Turn the material below into a JSON list of strings, with one string per line and no blank lines, and leave the pictures out.

Dataset excerpt.
# # #

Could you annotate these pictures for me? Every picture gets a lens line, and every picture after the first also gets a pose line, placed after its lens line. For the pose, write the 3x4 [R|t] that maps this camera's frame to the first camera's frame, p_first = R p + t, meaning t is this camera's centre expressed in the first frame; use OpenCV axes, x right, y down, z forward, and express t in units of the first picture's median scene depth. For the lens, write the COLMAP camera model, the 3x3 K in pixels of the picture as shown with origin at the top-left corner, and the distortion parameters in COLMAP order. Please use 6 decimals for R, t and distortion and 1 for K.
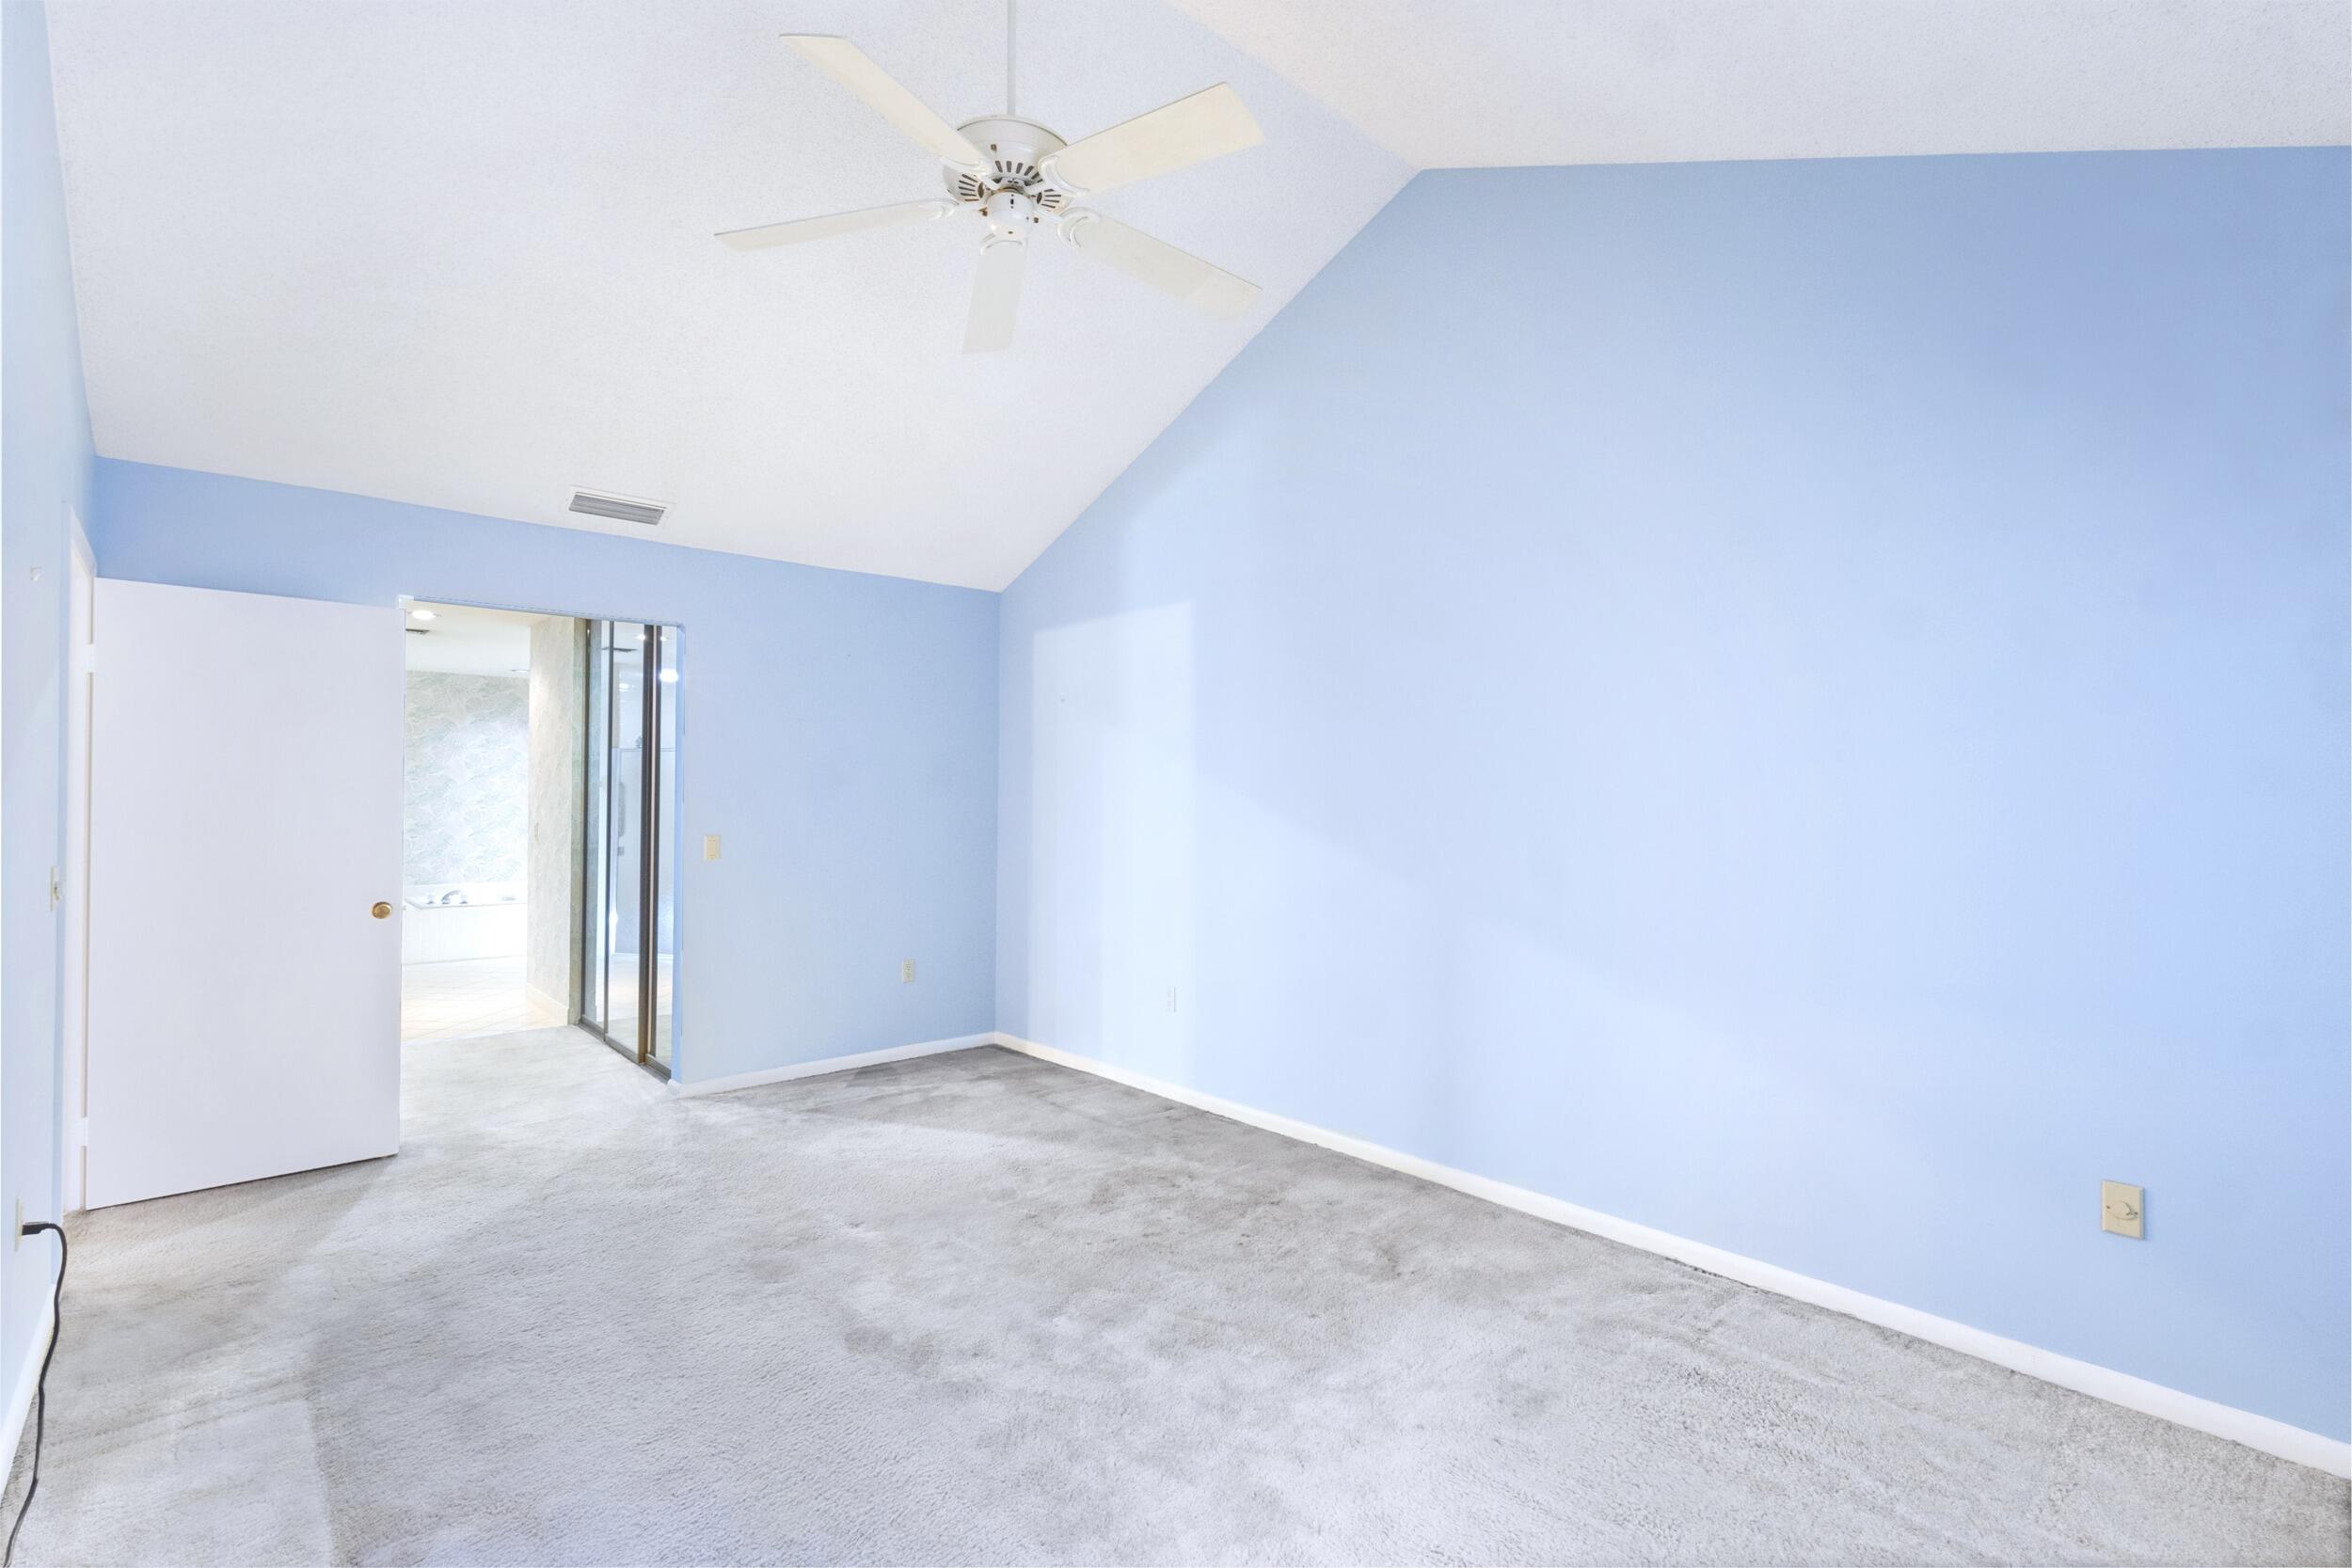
lens RADIAL K [[1081.5, 0, 1176.0], [0, 1081.5, 784.0], [0, 0, 1]] dist [-0.000120, -0.000001]
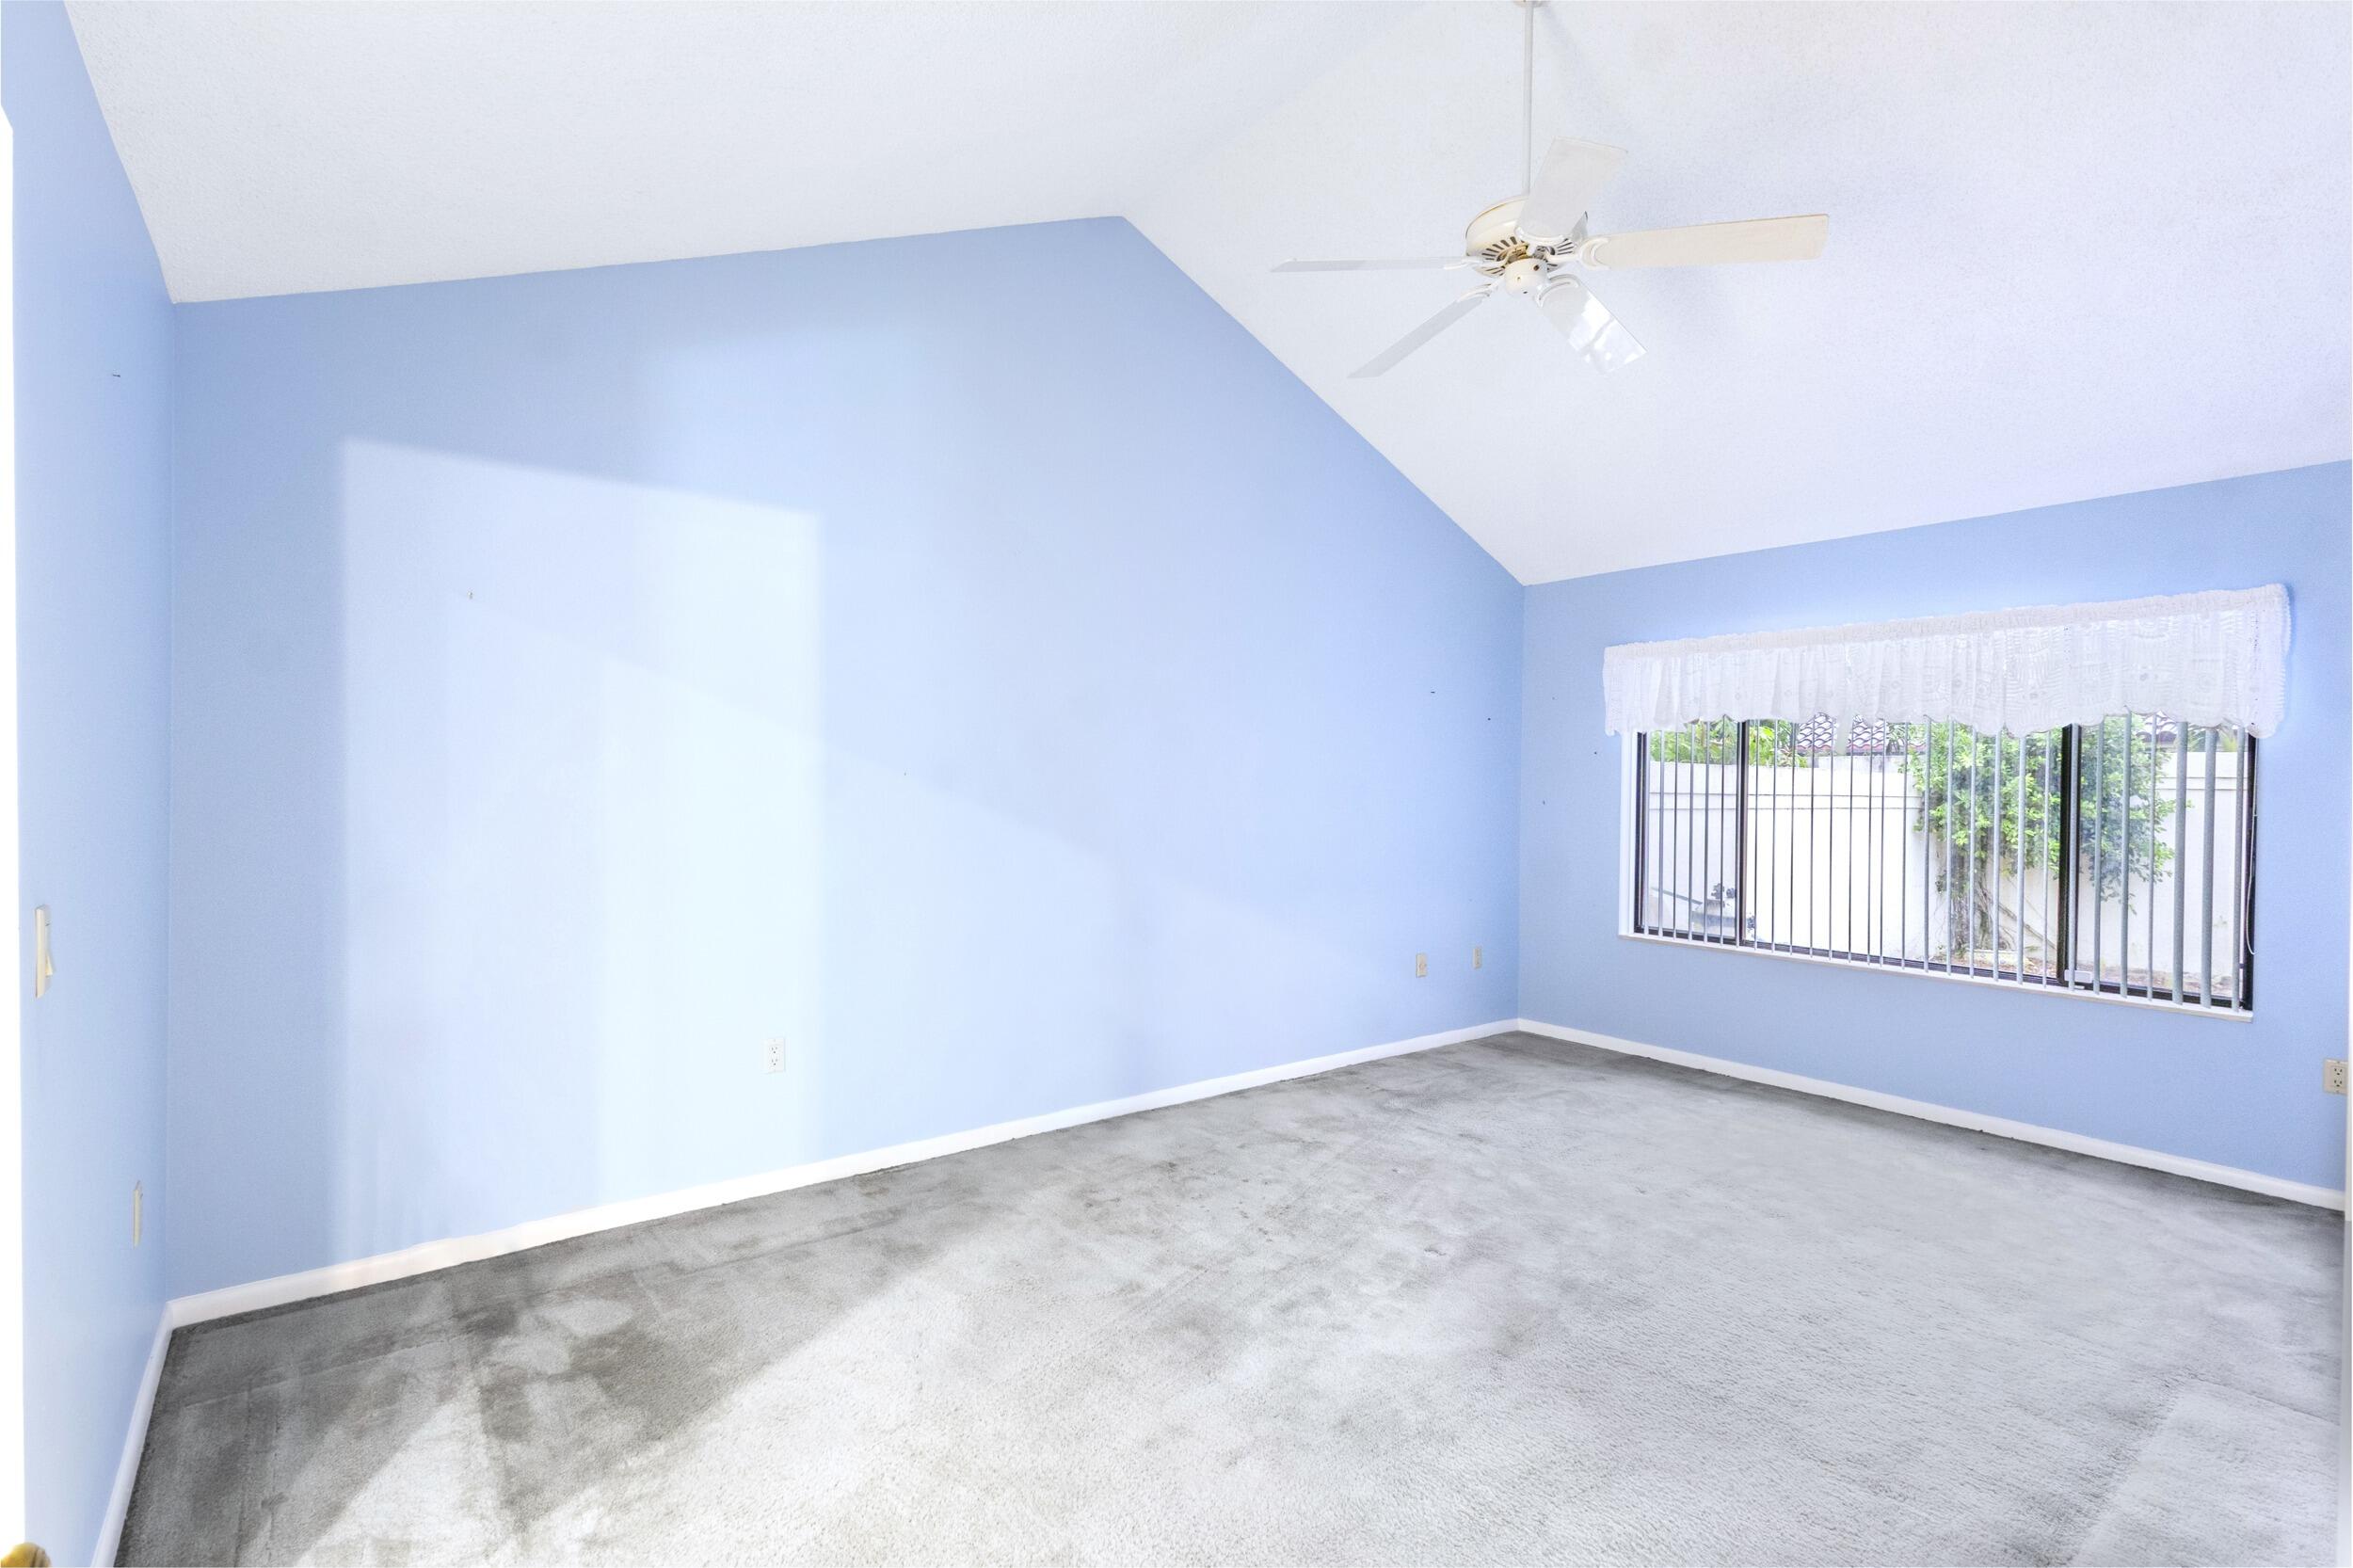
lens RADIAL K [[1082.1, 0, 1176.5], [0, 1082.1, 784.0], [0, 0, 1]] dist [-0.000120, -0.000001]
pose [[0.076103, -0.006873, 0.997076, -0.821020], [-0.017655, 0.999810, 0.008239, 0.009969], [-0.996944, -0.018230, 0.075967, 0.800463]]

# # #

Solution.
[
  "Could you annotate these pictures for me? Every picture gets a lens line, and every picture after the first also gets a pose line, placed after its lens line. For the pose, write the 3x4 [R|t] that maps this camera's frame to the first camera's frame, p_first = R p + t, meaning t is this camera's centre expressed in the first frame; use OpenCV axes, x right, y down, z forward, and express t in units of the first picture's median scene depth. For the lens, write the COLMAP camera model, the 3x3 K in pixels of the picture as shown with origin at the top-left corner, and the distortion parameters in COLMAP order. Please use 6 decimals for R, t and distortion and 1 for K.",
  "lens RADIAL K [[1081.5, 0, 1176.0], [0, 1081.5, 784.0], [0, 0, 1]] dist [-0.000120, -0.000001]",
  "lens RADIAL K [[1082.1, 0, 1176.5], [0, 1082.1, 784.0], [0, 0, 1]] dist [-0.000120, -0.000001]",
  "pose [[0.076103, -0.006873, 0.997076, -0.821020], [-0.017655, 0.999810, 0.008239, 0.009969], [-0.996944, -0.018230, 0.075967, 0.800463]]"
]